Non PS-related, but for geeks who like tools and utilities like me. This is going to sound like a commercial, but this was one of those obscure finds that was just so good I feel it's worth sharing.
A while ago I was looking for something to manage the lab machines my development staff uses for testing software, and one of the devs turned me on to BootIT.
BootIT is a multiboot manager, like system commander, but it actually works.
BootIT loads on the hard disk on it's own tiny 18meg partition. Once installed BootIT loads first, then based on your selections rewrites the MBR so that you can boot to any partition you want and have any other partitions hidden or visible to the OS you boot into.

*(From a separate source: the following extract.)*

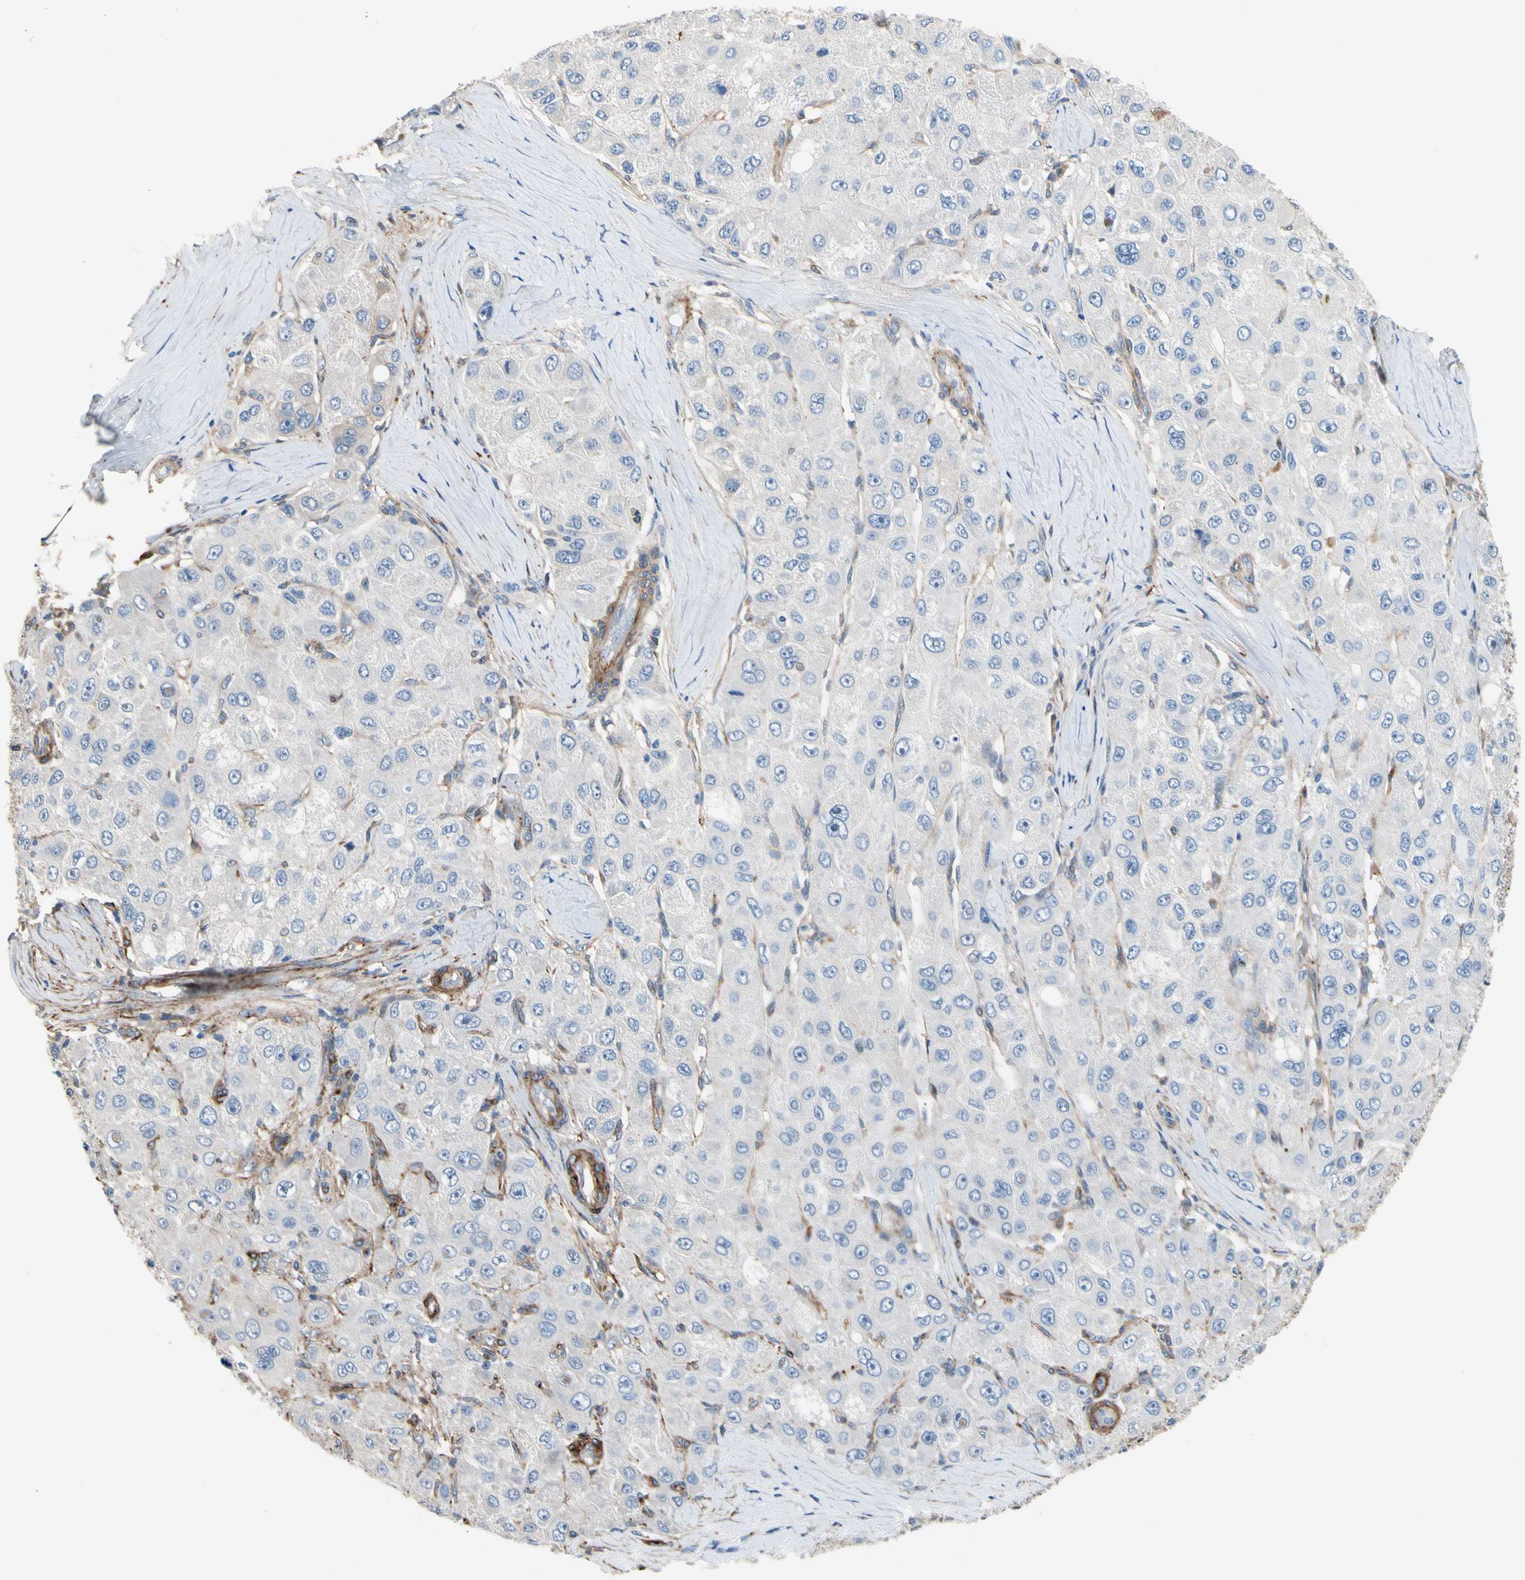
{"staining": {"intensity": "negative", "quantity": "none", "location": "none"}, "tissue": "liver cancer", "cell_type": "Tumor cells", "image_type": "cancer", "snomed": [{"axis": "morphology", "description": "Carcinoma, Hepatocellular, NOS"}, {"axis": "topography", "description": "Liver"}], "caption": "This is an immunohistochemistry (IHC) image of human hepatocellular carcinoma (liver). There is no expression in tumor cells.", "gene": "ENTREP3", "patient": {"sex": "male", "age": 80}}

You can have up to 256 PRIMARY partitions on your hard disk, as the MBR limit is bypassed by the fact that BootIT just rewrites the MBR to show any four you choose.
My lab machine currently has 27 different bootable configs, each with a different OS/office combination.
Beyond that, BootIT does complete partition managment, creates, resizes, slides, images and restores, burns an image to cd directly and handles just about every file system, including journalized linux partitions. No problem dual booting linux/xp.
The one utility replaced ghost and partition magic, plus allows you to control your boot process. Ever add an IDE drive to an SCSI NT system? You normally have to mess with NTLoader and boot.ini to get it to work since the system will try to boot from the ide drive first. I've used bootit to do this without having to mess with the exisiting config at all. Just loaded it onto the IDE drive and pointed to the NT system on the SCSI drives.
Sorry if this type of thread annoys anyone, just thought I'd share with my geeky brethren. I like to support small software when it's worth it, and BootIT only runs about $30.